Indeed, the Bible tells us that the Canaanites were being judged for their sins. (See God’s words to Abraham way back in Genesis 15:13-16.)
One objection here is, “Yes, but what about children? Aren’t they being judged for their parents’ sins?” And the answer is, yes, they are. And this happens all the time, then as now: Take the Exodus story, for instance: Did those Egyptian children in the Passover deserve to die for their parents’ sins? We can all think of instances when children suffer and die because of the sins of their parents—or other adults. Whether God directly causes it or merely allows it to happen, the difference isn’t nearly as great as many people often imagine, as I’ve argued on this blog repeatedly.

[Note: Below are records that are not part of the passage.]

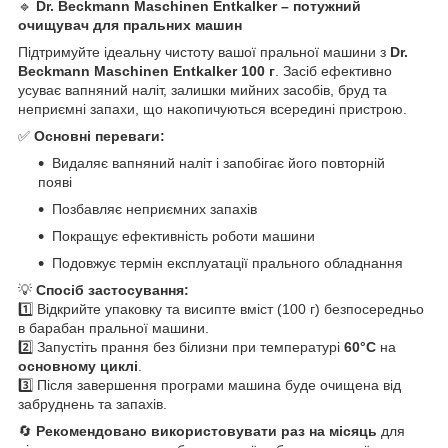
🔹
Dr. Beckmann Maschinen Entkalker – потужний
очищувач для пральних машин
Підтримуйте ідеальну чистоту вашої пральної машини з
Dr.
Beckmann Maschinen Entkalker 100 г
. Засіб ефективно
усуває вапняний наліт, залишки мийних засобів, бруд та
неприємні запахи, що накопичуються всередині пристрою.
✅
Основні переваги:
Видаляє вапняний наліт і запобігає його повторній
появі
Позбавляє неприємних запахів
Покращує ефективність роботи машини
Подовжує термін експлуатації прального обладнання
💡
Спосіб застосування:
1️⃣ Відкрийте упаковку та висипте вміст (100 г) безпосередньо
в барабан пральної машини.
2️⃣ Запустіть прання без білизни при температурі
60°C
на
основному циклі
.
3️⃣ Після завершення програми машина буде очищена від
забруднень та запахів.
🔄
Рекомендовано використовувати раз на місяць
для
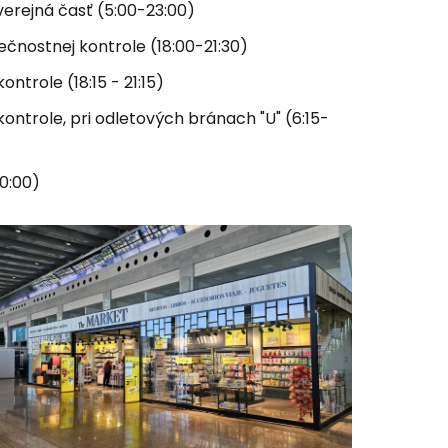
verejná časť (5:00-23:00)
čnostnej kontrole (18:00-21:30)
ntrole (18:15 - 21:15)
ontrole, pri odletových bránach "U" (6:15-
20:00)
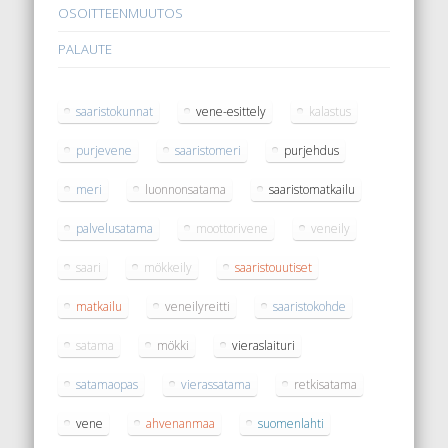
OSOITTEENMUUTOS
PALAUTE
saaristokunnat
vene-esittely
kalastus
purjevene
saaristomeri
purjehdus
meri
luonnonsatama
saaristomatkailu
palvelusatama
moottorivene
veneily
saari
mökkeily
saaristouutiset
matkailu
veneilyreitti
saaristokohde
satama
mökki
vieraslaituri
satamaopas
vierassatama
retkisatama
vene
ahvenanmaa
suomenlahti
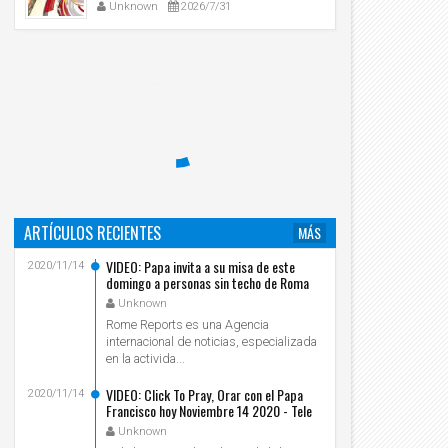
Unknown
2026/7/31
ARTÍCULOS RECIENTES
MÁS
VIDEO: Papa invita a su misa de este
2020/11/14
domingo a personas sin techo de Roma
Unknown
Rome Reports es una Agencia
internacional de noticias, especializada
en la activida...
VIDEO: Click To Pray, Orar con el Papa
2020/11/14
Francisco hoy Noviembre 14 2020 - Tele
VID
Unknown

Moreover, we all deserve death (Romans 3:23; 6:23). But we can be confident that children who die before they reach an age of moral accountability will be saved. As always, heaven is real, and any discussion of theodicy—whether, in the end, God will see to it that justice will be fully and finally done—must include an afterlife.
And do I need to point out that Good Friday and Easter mean that God loves us too much to let death have the last word?
All that to say, unlike Olson, I believe that the conquest of Canaan is literal history (because the authors of the Bible intend for us to take it that way). Is there something I haven’t considered? Do you agree or disagree? Why?